What is required:
With pictures left out, write out exactly every line from the start of the data through the one that contains "text: 400 ->".

Data records:

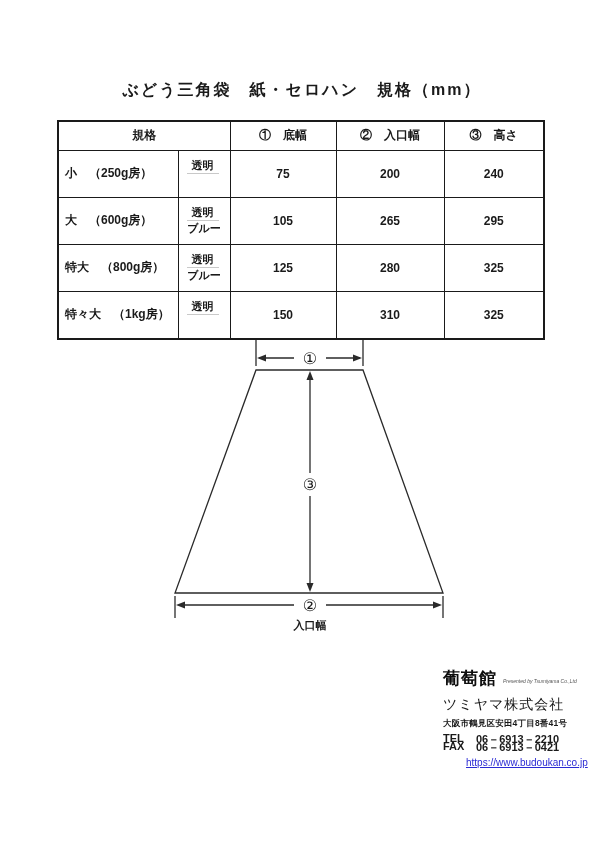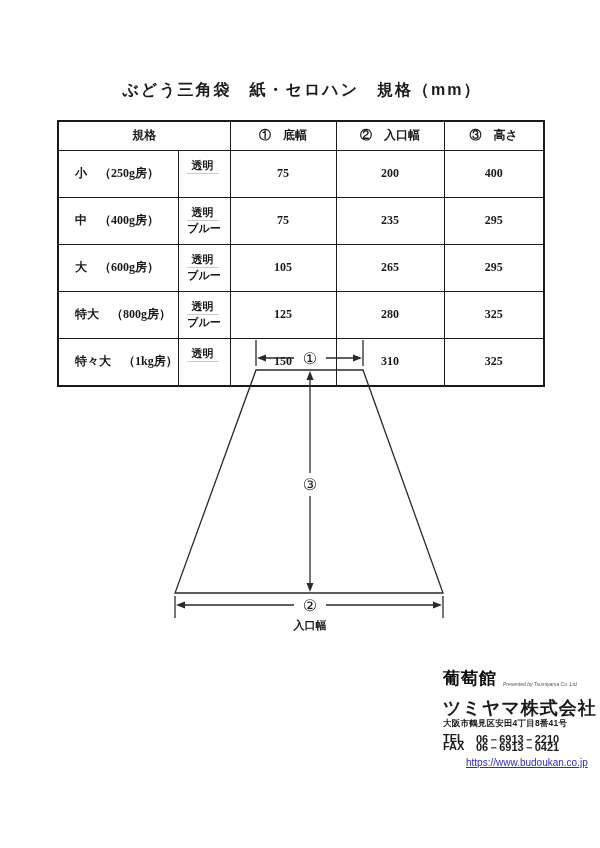"規格" .spec-table { font-family: Liberation Serif, serif -> none }
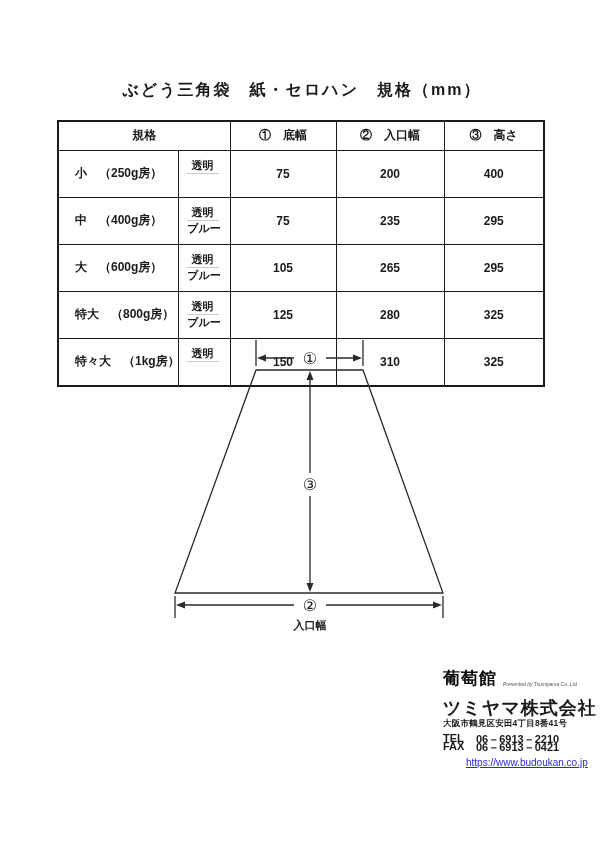"小 （250g房）" .cell-name { padding-left: 16px -> 6px }
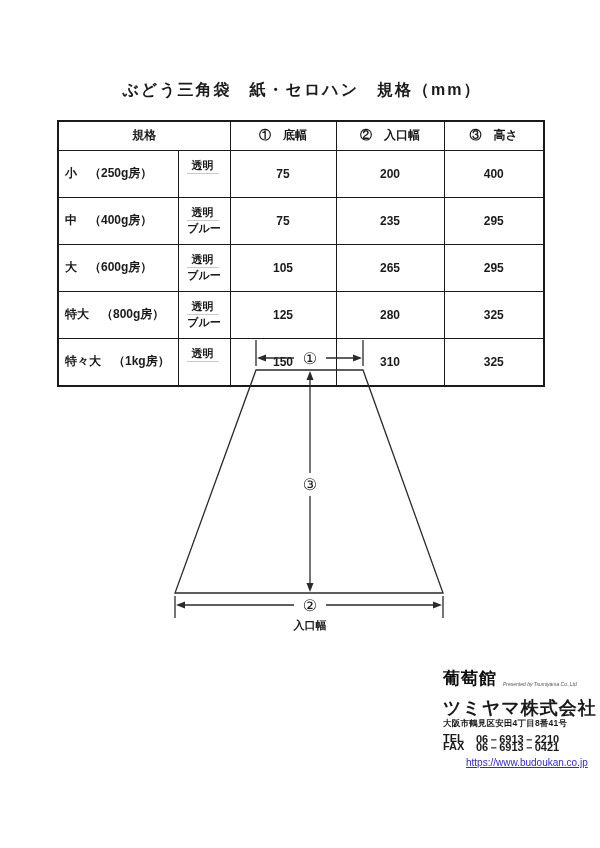"400" td { text: 400 -> 240 }
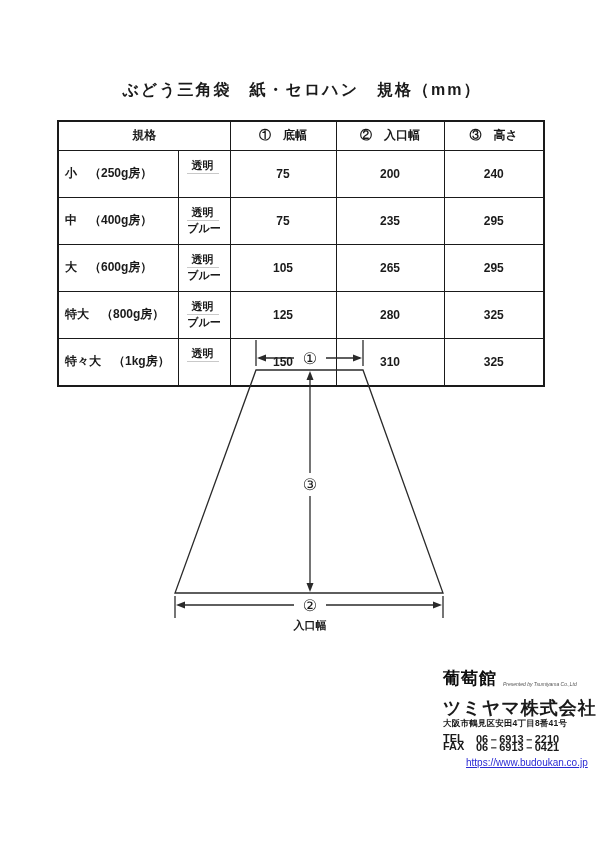"中 （400g房）" tr { html: <tr> <td>中 （400g房）</td> <td> <div> <div>透明</div> <div>ブルー</div> </div> </td> <td>75</td> <td>235</td> <td>295</td> </tr> -> none }
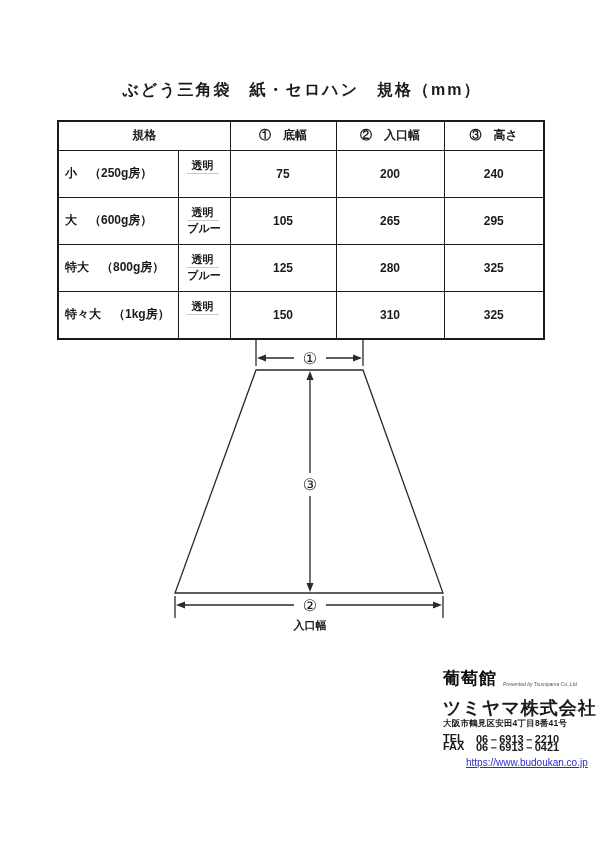"葡萄館" .logo-row { align-items: flex-end -> center }
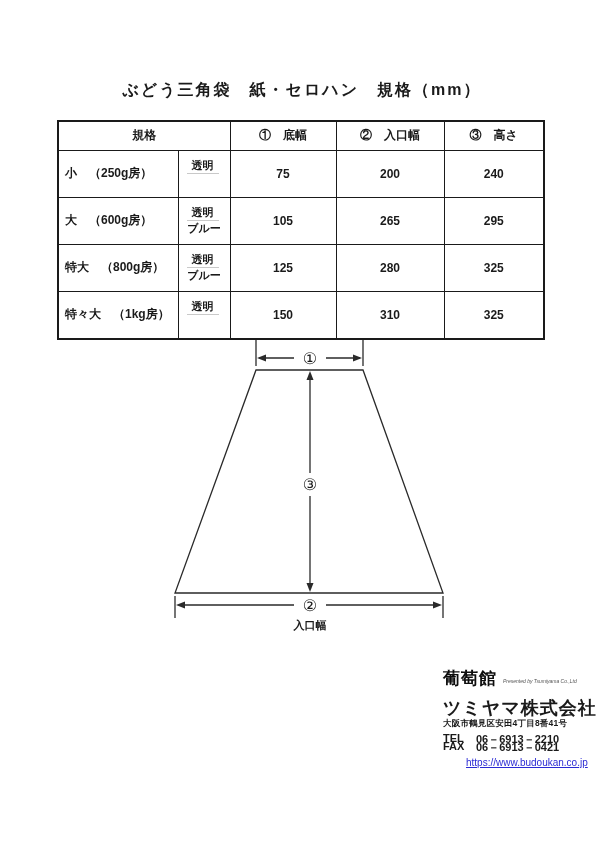"ツミヤマ株式会社" .company { font-size: 18px -> 14px; font-weight: bold -> normal }
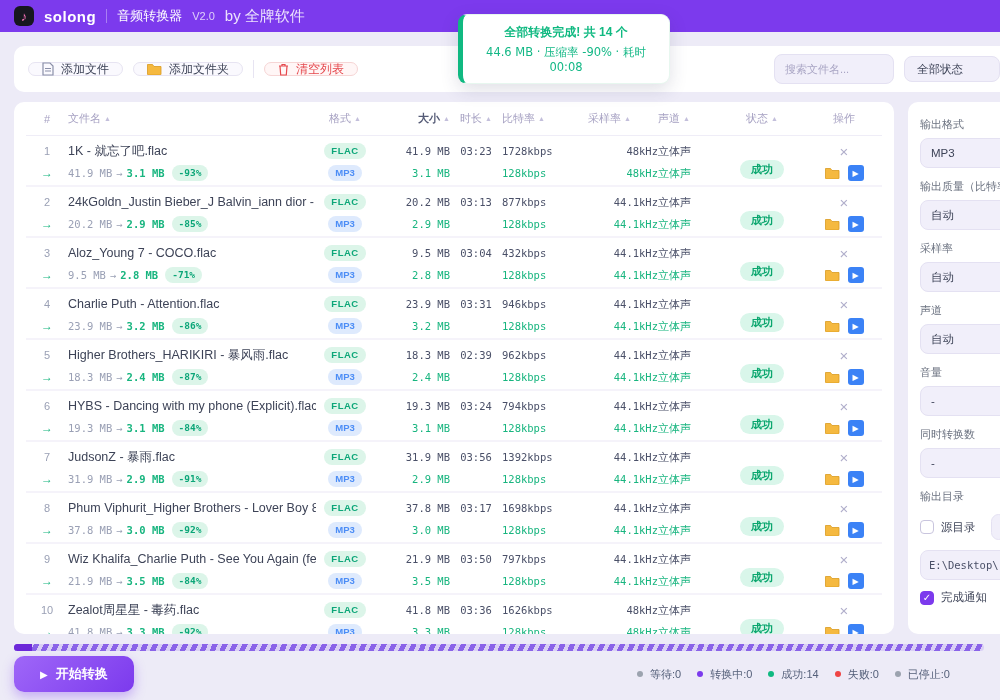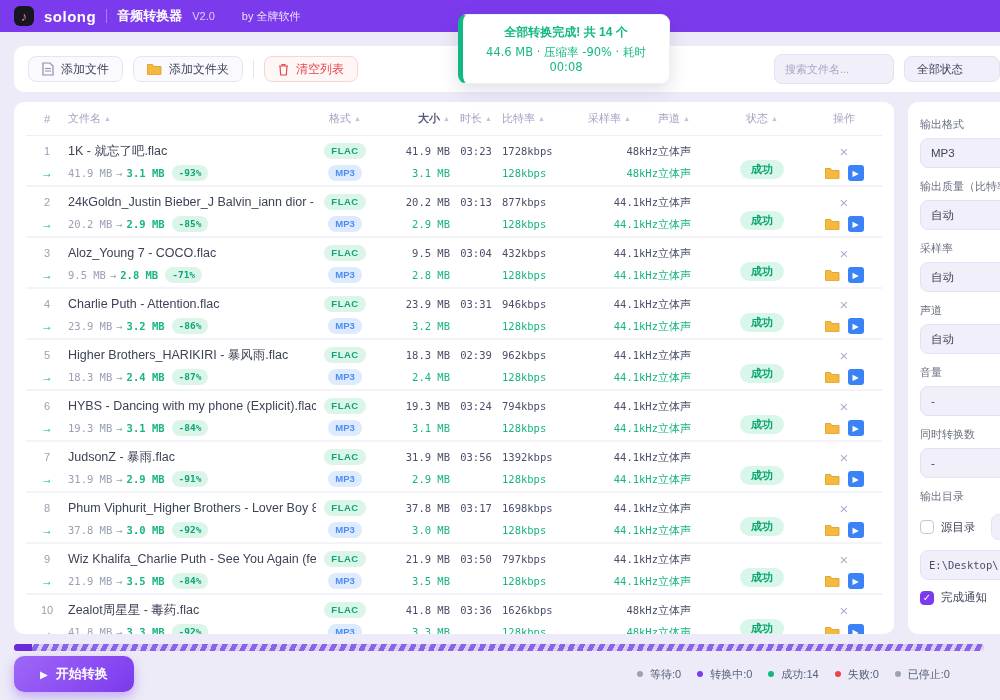"音频转换器" .app-title { font-weight: bold -> normal }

Response to this task:
"規格" .spec-table { font-family: Liberation Serif, serif -> none }
"小 （250g房）" .cell-name { padding-left: 16px -> 6px }
"400" td { text: 400 -> 240 }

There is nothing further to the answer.